Big Time Adolescence

A fun thing to do when you’re watching a movie is to consider the point of view. Who is telling this story? Who would know all the things the person telling this story would know? I don t just mean the plot points, the facts of the story. I mean the judgement of the events as well. Who has and doesn’t have the wisdom to know what these events mean and whether or not the characters should be doing what they are doing? I don’t mean first-, second-, or third-person point-of-view either, those holdovers from literary criticism. I’m referring to the moral point-of-view on the story.

Movies about teenagers often feel like they are from the moral point-of-view of the protagonist as an adult. The storyteller is looking back on events and seeing them from the wisened vantage point of adulthood and noting they should and shouldn’t have done differently. This doesn’t mean this imagined adult necessarily lived through all the events. Some of them are clearly imagined, but the imagined events fit in with the overall moral judgement being leveled against the teenager. Lady Bird is a perfect example of this moral point-of-view.

There are movies that feel like they are from the point-of-view of the teenager in question in the moment as well. John Hughes excelled at this. I like to imagine Ferris Bueller’s Day Off happening in Ferris’ imagination during an especially boring day in algebra class.

Then there are movies that seem to be from the point-of-view of a concerned authority figure in the kid’s life. Mean Girls could be a script written by Cady’s math teacher trying to understand and caution her students. Hey! It was.
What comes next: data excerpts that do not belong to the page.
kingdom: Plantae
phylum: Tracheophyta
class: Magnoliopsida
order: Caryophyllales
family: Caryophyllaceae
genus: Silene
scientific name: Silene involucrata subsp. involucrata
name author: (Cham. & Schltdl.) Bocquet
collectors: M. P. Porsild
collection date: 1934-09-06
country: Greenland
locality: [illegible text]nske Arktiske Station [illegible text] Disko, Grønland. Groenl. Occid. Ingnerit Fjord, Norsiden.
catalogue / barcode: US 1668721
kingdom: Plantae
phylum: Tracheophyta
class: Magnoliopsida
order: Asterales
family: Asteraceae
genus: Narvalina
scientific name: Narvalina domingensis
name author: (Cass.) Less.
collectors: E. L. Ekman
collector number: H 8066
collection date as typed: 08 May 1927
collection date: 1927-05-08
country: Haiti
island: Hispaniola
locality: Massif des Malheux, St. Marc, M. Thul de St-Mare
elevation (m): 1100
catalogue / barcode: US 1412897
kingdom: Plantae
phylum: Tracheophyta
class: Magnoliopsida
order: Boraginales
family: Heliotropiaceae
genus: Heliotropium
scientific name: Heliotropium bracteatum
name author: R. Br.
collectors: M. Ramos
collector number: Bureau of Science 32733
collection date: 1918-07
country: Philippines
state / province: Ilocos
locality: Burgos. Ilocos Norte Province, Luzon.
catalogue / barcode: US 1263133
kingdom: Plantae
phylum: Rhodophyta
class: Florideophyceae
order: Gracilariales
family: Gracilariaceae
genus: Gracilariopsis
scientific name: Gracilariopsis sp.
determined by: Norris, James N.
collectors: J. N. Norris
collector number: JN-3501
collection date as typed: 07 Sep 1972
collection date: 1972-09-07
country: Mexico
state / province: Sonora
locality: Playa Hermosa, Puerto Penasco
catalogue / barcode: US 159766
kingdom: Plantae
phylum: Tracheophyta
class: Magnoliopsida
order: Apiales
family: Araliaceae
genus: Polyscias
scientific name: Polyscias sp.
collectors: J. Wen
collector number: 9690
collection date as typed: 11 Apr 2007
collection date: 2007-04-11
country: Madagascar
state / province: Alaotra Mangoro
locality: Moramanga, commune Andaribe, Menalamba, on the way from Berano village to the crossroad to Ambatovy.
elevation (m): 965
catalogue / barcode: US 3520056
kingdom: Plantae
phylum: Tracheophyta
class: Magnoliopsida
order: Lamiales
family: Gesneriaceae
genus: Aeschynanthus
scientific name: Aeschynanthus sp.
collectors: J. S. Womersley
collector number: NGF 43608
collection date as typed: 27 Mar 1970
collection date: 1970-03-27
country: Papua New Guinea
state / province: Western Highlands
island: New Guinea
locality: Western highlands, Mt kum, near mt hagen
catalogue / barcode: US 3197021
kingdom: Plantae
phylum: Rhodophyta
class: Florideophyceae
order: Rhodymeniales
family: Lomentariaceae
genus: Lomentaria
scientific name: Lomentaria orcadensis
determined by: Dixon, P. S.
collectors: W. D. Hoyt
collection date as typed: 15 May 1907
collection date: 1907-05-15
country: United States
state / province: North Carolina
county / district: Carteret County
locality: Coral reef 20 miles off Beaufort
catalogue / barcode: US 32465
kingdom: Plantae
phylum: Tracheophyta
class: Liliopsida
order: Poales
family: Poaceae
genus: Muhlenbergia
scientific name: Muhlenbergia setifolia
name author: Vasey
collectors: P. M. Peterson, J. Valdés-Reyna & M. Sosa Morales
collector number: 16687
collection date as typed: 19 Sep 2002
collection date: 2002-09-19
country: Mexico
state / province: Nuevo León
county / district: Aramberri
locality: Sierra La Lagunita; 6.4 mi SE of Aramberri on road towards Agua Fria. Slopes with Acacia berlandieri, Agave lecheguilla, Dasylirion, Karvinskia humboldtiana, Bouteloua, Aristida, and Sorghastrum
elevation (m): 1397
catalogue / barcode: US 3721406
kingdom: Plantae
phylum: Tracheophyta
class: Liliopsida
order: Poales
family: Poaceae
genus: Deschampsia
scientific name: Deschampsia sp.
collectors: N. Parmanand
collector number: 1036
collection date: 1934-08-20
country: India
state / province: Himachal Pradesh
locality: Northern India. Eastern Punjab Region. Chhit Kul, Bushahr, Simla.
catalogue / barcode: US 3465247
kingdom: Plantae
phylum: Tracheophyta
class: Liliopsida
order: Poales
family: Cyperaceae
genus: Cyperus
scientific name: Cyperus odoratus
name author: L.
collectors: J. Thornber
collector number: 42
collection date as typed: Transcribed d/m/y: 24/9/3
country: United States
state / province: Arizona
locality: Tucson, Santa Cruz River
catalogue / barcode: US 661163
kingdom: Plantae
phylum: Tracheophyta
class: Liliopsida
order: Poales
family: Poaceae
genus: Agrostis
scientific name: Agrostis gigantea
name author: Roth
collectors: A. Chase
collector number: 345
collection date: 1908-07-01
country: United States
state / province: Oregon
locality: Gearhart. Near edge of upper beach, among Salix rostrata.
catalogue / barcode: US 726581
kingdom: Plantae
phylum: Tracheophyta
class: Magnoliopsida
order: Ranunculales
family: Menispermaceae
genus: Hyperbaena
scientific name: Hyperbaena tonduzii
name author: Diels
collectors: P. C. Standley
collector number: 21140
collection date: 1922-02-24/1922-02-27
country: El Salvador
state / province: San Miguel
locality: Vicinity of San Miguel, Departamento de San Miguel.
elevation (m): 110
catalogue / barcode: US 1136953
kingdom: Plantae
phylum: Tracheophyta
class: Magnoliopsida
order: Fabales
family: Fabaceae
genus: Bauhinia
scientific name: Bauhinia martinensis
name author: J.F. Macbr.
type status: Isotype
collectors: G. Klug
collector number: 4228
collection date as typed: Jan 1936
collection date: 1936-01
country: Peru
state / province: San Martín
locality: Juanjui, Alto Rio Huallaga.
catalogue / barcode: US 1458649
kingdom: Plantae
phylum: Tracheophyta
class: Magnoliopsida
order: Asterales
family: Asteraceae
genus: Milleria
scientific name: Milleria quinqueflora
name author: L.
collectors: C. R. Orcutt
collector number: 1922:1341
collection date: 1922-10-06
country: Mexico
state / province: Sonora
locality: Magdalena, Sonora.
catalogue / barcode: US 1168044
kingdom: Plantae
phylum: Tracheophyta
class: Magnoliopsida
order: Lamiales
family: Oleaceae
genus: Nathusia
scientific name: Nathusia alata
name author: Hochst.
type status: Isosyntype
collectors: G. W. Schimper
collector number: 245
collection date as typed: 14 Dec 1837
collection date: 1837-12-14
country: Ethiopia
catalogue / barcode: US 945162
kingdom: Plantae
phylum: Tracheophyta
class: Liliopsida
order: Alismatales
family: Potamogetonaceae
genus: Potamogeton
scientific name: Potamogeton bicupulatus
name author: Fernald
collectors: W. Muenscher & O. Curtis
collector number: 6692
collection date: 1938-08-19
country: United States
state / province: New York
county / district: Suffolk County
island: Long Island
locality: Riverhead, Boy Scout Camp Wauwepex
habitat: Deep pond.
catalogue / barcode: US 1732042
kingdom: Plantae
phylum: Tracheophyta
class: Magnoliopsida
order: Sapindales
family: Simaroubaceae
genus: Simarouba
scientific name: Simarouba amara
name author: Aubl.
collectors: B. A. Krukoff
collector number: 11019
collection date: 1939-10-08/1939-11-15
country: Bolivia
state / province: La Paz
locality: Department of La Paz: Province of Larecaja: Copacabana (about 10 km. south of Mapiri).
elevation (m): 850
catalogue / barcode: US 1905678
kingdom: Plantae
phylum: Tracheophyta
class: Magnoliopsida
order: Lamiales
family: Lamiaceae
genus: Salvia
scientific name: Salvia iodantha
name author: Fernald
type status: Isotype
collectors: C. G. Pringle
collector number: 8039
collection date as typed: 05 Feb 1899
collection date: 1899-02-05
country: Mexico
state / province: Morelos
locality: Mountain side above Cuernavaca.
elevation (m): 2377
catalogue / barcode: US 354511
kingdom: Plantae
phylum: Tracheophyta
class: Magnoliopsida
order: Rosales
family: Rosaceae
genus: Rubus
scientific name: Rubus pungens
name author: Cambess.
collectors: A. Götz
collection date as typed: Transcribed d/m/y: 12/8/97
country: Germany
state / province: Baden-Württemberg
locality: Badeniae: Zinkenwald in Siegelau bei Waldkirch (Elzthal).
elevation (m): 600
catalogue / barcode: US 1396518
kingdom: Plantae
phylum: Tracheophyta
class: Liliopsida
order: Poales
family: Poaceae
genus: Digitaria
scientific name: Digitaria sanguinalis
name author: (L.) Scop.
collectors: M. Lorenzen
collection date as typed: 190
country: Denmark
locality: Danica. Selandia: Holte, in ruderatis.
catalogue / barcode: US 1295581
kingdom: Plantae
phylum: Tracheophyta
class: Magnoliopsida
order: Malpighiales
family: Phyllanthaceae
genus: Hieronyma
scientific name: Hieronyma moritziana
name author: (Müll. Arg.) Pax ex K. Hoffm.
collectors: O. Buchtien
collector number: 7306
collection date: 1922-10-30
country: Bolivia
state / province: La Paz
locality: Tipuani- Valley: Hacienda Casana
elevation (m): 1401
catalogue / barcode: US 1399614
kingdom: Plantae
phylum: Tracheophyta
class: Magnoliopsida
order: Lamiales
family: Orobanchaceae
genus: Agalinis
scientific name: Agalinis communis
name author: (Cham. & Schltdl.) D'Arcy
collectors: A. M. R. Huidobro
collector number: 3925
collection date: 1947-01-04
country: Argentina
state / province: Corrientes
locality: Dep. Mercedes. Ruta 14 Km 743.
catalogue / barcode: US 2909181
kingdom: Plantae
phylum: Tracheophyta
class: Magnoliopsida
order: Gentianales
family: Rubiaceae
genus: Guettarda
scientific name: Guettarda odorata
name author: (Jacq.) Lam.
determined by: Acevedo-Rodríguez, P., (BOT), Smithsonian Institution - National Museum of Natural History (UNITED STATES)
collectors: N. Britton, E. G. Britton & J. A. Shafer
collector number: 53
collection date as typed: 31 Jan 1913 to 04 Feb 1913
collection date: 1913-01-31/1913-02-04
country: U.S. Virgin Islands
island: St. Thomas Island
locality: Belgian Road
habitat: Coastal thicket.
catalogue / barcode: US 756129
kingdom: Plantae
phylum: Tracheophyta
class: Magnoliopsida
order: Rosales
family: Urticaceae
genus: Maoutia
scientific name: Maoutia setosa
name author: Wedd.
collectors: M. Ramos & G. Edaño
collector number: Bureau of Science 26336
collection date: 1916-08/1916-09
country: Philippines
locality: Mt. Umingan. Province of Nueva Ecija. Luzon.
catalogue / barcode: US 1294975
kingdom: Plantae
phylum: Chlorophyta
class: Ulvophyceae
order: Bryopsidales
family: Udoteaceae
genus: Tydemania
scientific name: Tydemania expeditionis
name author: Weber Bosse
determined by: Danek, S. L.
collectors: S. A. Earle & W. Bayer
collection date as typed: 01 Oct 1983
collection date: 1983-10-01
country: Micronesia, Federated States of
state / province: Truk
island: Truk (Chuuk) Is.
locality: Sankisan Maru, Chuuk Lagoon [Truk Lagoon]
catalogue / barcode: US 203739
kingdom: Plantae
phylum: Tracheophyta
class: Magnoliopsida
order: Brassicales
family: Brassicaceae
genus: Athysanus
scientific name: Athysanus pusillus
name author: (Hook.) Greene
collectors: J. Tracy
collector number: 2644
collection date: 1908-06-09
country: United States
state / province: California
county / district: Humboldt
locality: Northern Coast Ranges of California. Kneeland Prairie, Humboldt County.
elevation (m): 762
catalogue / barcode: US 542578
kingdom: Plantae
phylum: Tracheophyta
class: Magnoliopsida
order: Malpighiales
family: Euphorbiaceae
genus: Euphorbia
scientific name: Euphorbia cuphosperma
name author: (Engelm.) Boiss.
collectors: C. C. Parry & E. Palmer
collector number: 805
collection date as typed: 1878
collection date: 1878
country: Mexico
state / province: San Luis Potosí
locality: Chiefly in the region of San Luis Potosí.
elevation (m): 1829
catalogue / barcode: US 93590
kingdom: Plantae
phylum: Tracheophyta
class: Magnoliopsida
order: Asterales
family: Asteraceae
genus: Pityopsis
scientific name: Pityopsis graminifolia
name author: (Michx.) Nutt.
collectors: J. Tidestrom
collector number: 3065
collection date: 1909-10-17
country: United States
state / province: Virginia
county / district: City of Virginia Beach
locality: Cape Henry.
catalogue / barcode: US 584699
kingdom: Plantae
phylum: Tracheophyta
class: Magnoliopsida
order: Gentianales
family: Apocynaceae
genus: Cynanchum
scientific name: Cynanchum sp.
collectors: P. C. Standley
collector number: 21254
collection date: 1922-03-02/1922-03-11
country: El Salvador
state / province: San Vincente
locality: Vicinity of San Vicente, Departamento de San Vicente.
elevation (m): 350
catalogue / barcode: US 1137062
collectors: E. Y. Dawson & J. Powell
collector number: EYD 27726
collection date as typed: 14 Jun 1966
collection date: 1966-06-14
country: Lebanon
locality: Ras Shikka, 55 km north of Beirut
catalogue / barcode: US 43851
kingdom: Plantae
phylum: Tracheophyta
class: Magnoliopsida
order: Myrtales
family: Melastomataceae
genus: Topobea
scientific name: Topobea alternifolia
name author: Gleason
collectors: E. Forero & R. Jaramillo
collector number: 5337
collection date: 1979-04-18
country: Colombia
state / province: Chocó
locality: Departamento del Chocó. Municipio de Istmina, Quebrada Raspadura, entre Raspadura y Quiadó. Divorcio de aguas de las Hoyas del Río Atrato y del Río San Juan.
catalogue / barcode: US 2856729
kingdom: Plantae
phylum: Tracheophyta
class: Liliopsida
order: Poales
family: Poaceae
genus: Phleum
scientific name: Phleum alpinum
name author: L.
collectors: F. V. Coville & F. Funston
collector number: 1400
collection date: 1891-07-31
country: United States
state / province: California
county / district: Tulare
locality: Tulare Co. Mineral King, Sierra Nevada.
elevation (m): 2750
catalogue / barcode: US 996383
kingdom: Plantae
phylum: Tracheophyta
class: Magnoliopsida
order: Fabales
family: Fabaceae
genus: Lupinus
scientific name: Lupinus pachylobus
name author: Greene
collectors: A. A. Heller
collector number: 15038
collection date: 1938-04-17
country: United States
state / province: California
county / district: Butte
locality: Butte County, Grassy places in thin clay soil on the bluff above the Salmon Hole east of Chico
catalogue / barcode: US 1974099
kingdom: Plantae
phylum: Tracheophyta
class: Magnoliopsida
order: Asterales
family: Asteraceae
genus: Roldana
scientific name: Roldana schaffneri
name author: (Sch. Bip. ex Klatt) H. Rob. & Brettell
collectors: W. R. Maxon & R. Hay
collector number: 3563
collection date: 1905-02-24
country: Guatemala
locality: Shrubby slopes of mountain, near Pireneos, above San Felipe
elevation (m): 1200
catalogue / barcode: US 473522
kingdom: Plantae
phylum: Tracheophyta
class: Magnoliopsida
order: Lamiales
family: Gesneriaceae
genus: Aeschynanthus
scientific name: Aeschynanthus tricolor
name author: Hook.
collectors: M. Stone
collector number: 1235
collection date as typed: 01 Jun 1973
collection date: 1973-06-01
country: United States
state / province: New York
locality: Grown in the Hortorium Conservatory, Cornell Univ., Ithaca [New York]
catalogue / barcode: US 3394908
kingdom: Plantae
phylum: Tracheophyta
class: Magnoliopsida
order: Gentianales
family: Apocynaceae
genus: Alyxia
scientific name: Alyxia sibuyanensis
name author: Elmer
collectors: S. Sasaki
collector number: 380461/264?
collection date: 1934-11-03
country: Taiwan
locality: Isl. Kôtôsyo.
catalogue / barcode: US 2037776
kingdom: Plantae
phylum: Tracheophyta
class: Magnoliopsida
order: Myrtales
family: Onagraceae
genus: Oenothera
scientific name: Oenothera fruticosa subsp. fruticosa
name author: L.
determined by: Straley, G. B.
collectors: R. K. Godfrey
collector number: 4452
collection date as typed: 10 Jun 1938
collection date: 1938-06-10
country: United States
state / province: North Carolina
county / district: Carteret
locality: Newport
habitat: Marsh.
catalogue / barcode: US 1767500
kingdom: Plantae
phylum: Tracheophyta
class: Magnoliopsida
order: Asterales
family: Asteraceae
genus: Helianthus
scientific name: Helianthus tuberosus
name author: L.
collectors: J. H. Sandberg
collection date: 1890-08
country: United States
The terrific 2018 film Eighth Grade might be the cinema-realized concerns and dreams of Kayla’s dad, Mark.

That’s a long way of asking the question I asked myself all throughout Big Time Adolescence – who is telling this story? It’s clearly not our sixteen-year-old protagonist Mo in the moment. He’s not nearly that self-aware. And it’s not him as an adult either, because a few of the moments that he’d understand as sad later in life are still presented as exciting or romantic. I don’t think it’s her parents or any other authority figure either, for the same reason. Maybe the moral point-of-view is his older sister’s. She would both be concerned for Mo and understand the appeal of his actions. This is a kind of older-sibling remove to the film.

Ah! I think the moral point-of-view belongs to Zeke, Mo’s much older best friend who leads him into drugs and alcohol and all the bad choices Mo makes. Big Time Adolescence is about their friendship and how Mo has to learn that Zeke is a bad influence. Zeke, played hilariously by comedian Pete Davidson, is charming even when you know he’s giving Mo terrible advice.  You always understand why Mo like Zeke. And though Zeke is the source of antagonism in Mo’s life, he also gets to be the hero once or twice in a way. Big Time Adolescence is as if Zeke finally, one day grows up and thinks back about his friend, Mo, and considers his culpability in Mo’s problems even as he also treasures their friendship.

Many of us have people like Zeke in our lives, well-meaning friends who do not have their lives together and whom we should no follow the example of. And yet they love us, and we love them. They are like lost puppies – we wouldn’t throw them out, but we wouldn’t leave them alone in our house all day either because they’d chew on the furniture and pee on the carpet. There comes a time when we have to go on our way and pray they finally figure things out. We have to commit them to God, who loves them more than we can, for our own health as well as theirs.